Shannon Falls, Squamish, British Columbia
This magnificent landmark along the Sea-to-Sky Highway is the creation of nature, not humans. An easy 10-minute hike through the woods of the Shannon Falls Provincial Park takes you to the main event: the base of a roaring 1,000-foot waterfall tumbling down a rocky cliff. Fun fact for the older kids: Water from the falls was once used for making beer.
Westward-bound travelers should stop to see these sights
West of Puget Sound is the state’s beautiful and rugged Olympic Peninsula and the unique charm of the Pacific coast. Whether you’re checking out Ruby Beach, Forks or the quaint town of Port Townsend, or heading for a relaxing stay at Seabrook, these westbound winter journeys offer everything from beachcombing and storm-watching to winter hikes, museums and more.
International Mermaid Museum, Between Aberdeen and Westport
Mermaid fans everywhere will go gaga at the prospect of dropping in at this funky spot, located between the coastal towns of Aberdeen and Westport. Nestled on the grounds of Westport Winery Garden Resort, this small but curiosity-packed museum is dedicated to teaching ocean ecology and marine education through the lens of mythical mermaid lore. Magical exhibits, artifacts and, of course, plenty of mermaids await.
Spend time at these places when you travel south
Head south and drive through Olympia, the state’s capital, and down into neighboring Oregon, where destinations such as the big, bustling city of Portland and stunning Cannon Beach beckon. On the Washington side of the state line, Cape Disappointment State Park presents sweeping beaches and an intriguing lighthouse, while Great Wolf Lodge, the definition of kid heaven, makes for a fun-filled overnight stop.

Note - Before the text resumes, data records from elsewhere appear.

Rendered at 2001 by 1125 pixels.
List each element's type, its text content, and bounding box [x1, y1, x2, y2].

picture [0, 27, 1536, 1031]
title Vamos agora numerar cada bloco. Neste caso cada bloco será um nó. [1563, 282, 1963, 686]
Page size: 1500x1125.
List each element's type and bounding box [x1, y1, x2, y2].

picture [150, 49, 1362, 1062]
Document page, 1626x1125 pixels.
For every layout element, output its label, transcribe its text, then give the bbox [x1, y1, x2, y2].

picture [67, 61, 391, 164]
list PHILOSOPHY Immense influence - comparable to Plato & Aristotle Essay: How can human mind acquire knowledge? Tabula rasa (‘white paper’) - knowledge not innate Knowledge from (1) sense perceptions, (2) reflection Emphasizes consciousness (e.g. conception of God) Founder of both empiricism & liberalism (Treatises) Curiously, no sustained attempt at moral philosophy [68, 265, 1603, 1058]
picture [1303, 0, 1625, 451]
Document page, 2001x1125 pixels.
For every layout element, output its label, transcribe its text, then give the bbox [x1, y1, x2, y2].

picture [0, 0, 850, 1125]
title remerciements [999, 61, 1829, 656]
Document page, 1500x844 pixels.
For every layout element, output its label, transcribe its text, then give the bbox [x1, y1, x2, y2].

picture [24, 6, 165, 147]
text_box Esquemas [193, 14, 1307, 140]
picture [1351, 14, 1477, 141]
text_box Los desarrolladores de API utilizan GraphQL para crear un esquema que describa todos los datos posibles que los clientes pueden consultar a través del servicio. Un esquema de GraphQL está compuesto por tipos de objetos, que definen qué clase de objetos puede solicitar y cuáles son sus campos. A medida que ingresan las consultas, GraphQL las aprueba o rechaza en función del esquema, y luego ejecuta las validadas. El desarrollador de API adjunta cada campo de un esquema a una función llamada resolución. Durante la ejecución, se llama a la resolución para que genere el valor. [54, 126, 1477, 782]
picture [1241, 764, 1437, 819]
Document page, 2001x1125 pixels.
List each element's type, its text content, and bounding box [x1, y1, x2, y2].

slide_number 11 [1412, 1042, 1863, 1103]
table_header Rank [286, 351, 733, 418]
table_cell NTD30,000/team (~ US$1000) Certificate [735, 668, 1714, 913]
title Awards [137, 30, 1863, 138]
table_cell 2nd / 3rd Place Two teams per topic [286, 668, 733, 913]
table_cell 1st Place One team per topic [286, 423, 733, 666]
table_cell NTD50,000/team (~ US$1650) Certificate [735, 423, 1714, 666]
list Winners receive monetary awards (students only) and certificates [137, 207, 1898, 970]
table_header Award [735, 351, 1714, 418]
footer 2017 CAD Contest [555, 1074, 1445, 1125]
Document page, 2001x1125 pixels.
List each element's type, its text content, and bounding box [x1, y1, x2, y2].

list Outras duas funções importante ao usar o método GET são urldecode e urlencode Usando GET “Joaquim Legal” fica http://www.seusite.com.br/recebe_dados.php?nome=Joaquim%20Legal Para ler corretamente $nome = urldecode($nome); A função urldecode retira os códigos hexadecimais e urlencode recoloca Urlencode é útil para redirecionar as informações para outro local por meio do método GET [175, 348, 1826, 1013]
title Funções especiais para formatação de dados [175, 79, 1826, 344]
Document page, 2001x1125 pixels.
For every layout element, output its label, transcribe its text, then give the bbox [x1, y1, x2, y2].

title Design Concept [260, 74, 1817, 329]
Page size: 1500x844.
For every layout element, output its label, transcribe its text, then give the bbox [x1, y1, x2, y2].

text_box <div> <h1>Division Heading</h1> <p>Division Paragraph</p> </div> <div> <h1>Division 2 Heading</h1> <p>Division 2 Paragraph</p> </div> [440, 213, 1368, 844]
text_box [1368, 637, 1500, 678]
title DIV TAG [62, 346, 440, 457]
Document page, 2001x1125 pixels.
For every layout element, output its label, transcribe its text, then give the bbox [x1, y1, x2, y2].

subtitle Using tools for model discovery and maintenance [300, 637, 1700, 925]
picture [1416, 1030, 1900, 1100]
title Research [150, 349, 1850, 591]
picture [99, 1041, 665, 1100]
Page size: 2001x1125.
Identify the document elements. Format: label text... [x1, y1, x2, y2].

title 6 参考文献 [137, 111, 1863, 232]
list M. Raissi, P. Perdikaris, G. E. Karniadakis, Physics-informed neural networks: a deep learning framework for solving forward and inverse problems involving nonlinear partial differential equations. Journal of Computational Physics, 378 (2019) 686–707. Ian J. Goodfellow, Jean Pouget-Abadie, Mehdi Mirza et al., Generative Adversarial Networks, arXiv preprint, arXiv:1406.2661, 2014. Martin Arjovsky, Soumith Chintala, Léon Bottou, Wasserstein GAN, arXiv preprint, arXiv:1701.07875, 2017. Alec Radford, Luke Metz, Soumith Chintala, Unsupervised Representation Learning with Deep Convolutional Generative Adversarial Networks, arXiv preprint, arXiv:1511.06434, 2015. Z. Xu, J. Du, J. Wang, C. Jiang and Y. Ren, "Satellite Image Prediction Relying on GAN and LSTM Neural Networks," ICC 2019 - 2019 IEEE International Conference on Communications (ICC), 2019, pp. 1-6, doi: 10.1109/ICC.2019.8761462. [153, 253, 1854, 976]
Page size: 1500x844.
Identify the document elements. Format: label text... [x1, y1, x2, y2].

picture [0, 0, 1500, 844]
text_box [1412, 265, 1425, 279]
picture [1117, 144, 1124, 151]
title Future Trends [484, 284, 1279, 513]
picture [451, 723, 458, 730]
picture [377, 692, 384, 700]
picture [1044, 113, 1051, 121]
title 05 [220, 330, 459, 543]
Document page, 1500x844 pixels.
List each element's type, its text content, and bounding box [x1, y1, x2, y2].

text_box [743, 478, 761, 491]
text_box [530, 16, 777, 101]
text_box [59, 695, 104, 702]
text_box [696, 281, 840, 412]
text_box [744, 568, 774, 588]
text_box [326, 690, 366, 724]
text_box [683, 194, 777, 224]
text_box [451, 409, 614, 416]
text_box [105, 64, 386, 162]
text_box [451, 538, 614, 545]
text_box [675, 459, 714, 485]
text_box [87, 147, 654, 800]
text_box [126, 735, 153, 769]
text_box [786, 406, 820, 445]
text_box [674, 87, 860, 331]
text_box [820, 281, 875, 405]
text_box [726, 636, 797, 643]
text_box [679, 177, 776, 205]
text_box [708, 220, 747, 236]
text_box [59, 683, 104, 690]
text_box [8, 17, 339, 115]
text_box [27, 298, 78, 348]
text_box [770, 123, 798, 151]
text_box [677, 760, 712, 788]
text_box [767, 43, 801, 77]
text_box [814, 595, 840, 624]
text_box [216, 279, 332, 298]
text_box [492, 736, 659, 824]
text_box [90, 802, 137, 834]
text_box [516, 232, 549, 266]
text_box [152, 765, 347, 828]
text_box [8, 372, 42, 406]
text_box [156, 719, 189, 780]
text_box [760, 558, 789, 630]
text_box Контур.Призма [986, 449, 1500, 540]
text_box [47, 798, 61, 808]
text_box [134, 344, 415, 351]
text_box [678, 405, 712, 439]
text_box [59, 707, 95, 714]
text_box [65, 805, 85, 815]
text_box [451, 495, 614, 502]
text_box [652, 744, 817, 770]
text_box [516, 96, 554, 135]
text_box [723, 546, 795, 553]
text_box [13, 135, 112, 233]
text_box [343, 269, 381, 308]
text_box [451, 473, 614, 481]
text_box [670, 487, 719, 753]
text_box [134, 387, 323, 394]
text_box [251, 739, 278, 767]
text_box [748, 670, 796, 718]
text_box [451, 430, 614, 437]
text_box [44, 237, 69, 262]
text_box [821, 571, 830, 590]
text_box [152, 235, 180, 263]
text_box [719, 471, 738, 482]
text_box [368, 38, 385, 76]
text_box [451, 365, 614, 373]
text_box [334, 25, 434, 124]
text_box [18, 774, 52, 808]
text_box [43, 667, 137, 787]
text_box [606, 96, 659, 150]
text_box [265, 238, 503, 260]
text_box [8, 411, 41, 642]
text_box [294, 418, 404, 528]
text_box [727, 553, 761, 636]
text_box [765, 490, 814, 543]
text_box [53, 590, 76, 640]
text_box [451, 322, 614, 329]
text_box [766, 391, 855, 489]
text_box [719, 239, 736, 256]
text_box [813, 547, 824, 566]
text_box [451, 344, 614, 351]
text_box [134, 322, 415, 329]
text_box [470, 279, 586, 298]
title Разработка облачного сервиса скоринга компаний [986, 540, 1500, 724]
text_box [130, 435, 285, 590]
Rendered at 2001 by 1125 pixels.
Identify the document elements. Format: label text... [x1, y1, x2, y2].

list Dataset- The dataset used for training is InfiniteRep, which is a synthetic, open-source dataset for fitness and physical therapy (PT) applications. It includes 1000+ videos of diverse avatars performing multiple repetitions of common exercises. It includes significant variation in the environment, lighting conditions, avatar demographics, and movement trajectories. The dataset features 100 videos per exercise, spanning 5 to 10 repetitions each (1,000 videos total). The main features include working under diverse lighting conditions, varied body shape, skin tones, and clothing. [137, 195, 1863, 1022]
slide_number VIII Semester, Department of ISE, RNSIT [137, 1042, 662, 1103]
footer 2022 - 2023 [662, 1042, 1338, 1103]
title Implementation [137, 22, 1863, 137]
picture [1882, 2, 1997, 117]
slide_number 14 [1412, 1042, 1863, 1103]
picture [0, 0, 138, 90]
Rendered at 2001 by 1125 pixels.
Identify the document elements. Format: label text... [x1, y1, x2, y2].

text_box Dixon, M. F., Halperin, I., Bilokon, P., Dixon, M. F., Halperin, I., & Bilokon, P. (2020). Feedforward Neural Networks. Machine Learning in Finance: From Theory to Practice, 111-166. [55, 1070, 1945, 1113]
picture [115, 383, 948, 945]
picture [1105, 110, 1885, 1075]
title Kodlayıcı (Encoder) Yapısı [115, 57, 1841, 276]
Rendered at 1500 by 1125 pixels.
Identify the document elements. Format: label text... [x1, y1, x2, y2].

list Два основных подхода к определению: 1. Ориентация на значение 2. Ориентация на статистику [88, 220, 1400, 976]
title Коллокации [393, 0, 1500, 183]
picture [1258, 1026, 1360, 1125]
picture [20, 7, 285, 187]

‘Bacon and eggs’ skatepark, Wilkeson
Whether or not you have a rising skate star in your household, a stop at this delightfully playful, breakfast-themed skate park is a must if you’re in the area. Located in the town of Wilkeson, about 50 miles south of Seattle, this fully functional skatepark doubles as an urban art piece: a giant skillet holding two sunny-side-up eggs and a bacon-shaped ramp. The park, the creation of renowned local artist John Hillding, can be accessed from a nearby Rails-to-Trails path — another great spot for road-weary kids to get those wiggles out.
‘Nutty Narrows’ squirrel bridges, Longview
The concept for this adorable structure in Longview, just north of the Oregon border, was born when a resident kept seeing the squirrels outside his office attempting to cross the street to find food. To help keep them safe, he built “Nutty Narrows,” a tiny bridge designed to help the critters safely cross 60 feet above the street. The cute construction has received the titles of the “World’s Narrowest Bridge” and the “World’s Narrowest Animal Crossing.” Since the construction of the original bridge, 23 others have been built in Longview.
World’s largest egg, Winlock
Where do you find the world’s largest egg? Apparently, right here in our state in the town of Winlock, just off southbound I-5. The enormous egg was first built in the 1920s to commemorate the town’s egg industry. It was designated the world’s largest egg by Ripley’s Believe It or Not! in 1989 and has undergone several changes in construction material before its current cement version.
Wreck of the Peter Iredale, Hammond, Oregon
Another nautical attraction, this famous shipwreck, on the shore of Oregon’s Fort Stevens State Park, is an intriguing sight. The massive, rusted steel skeleton is all that remains of the Peter Iredale, a four-masted ship that ran ashore in 1906. Combine your visit with a beachcombing walk at low tide so you can get up close and examine the mysterious wreckage.